I did not recognize anybody in Secret Santa’s cast. The biggest name in the credits belongs to special effects legend Robert Kurtzman, who Executive Produced and headed up the make-up department.
If you’re going to splurge in a low-budget project like Secret Santa, gore is the place to do it. Like the simpatico Better Watch Out, Secret Santa saves money by limiting the action largely to one house.
Co-writer/director Adam Marcus ratchets up the claustrophobia and the tension as the film progresses and the family members go from merely behaving monstrously to becoming out and out monsters.
Being stuck with family during Christmas is a crucible in itself even without horrific variables being added willy-nilly into the mix.
Secret Santa is a nasty nugget, a sledgehammer satire of All-American awfulness that depicts the nuclear family as the ultimate evil and Christmas dinner with the folks as something to survived, not just endured.
It’s not sophisticated or subtle or nuanced but it is unapologetic and unashamed in its ugliness.
I’ve now seen a number of Christmas-themed horror movies and dark comedies without seeing classics of this dubious genre like Bob Clark’s original Black Christmas, Krampus or the Silent Night, Deadly Night franchise.
If I might drop some minor news in a place where it’s sure to be ignored or at least attract very little attention, next month I plan on launching a Substack called Nathan Rabin’s Bad Ideas.
The general conceit is that I’ve experimented with a lot of very good ideas here and they haven’t exactly panned out so it’s time for me to begin experimenting with very bad ideas on the counter-intuitive logic that that’s what the public really wants.
What kind of bad ideas?
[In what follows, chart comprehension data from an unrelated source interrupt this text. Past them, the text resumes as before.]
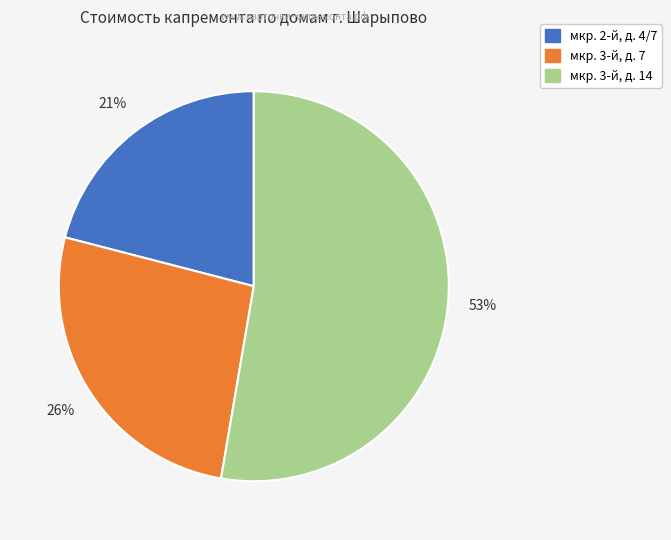

Which category has the biggest portion of the pie?

мкр. 3-й, д. 14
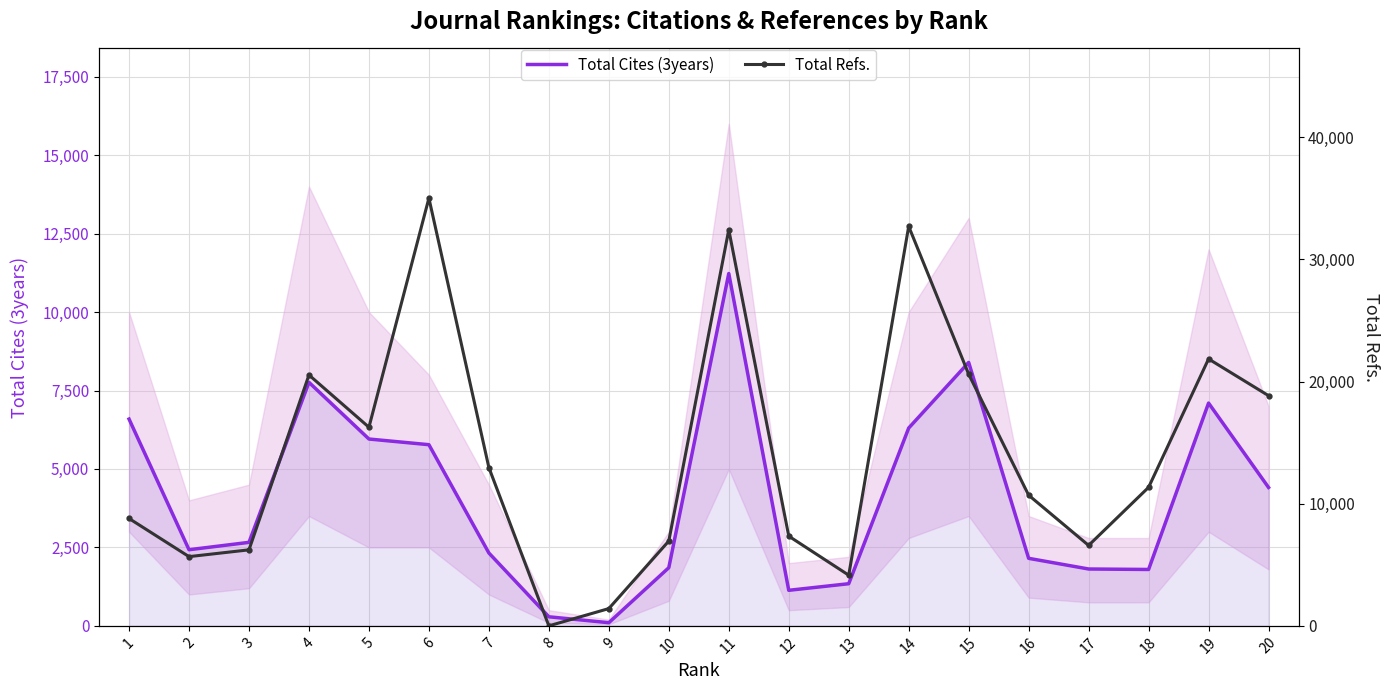

Where is the first local maximum for Total Cites (3years)?

4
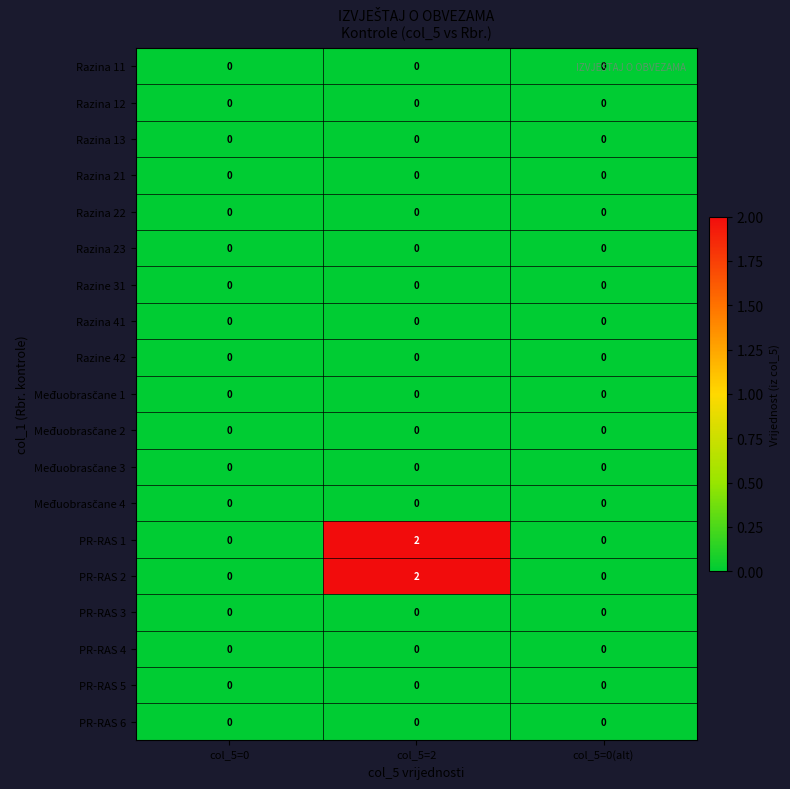

The value of Razina 12 at col_5=2 is 0. True or false?

True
I’m planning on writing about all the Ernest movies in order as well as the complete filmographies of either James Belushi or Gary Busey.
Who would you rather have me write about, James Belushi or Gary Busey? I’ve run a couple of polls on the subject so far and Belushi somewhat surprisingly has been eking out a small lead.
Another bad idea I’m excited about for Nathan Rabin’s Bad Ideas involves writing up the Silent Night, Deadly Night franchise in its entirety for my new project.
But that’s a bad idea for another time and place! A VERY bad idea that hopefully will get a good response.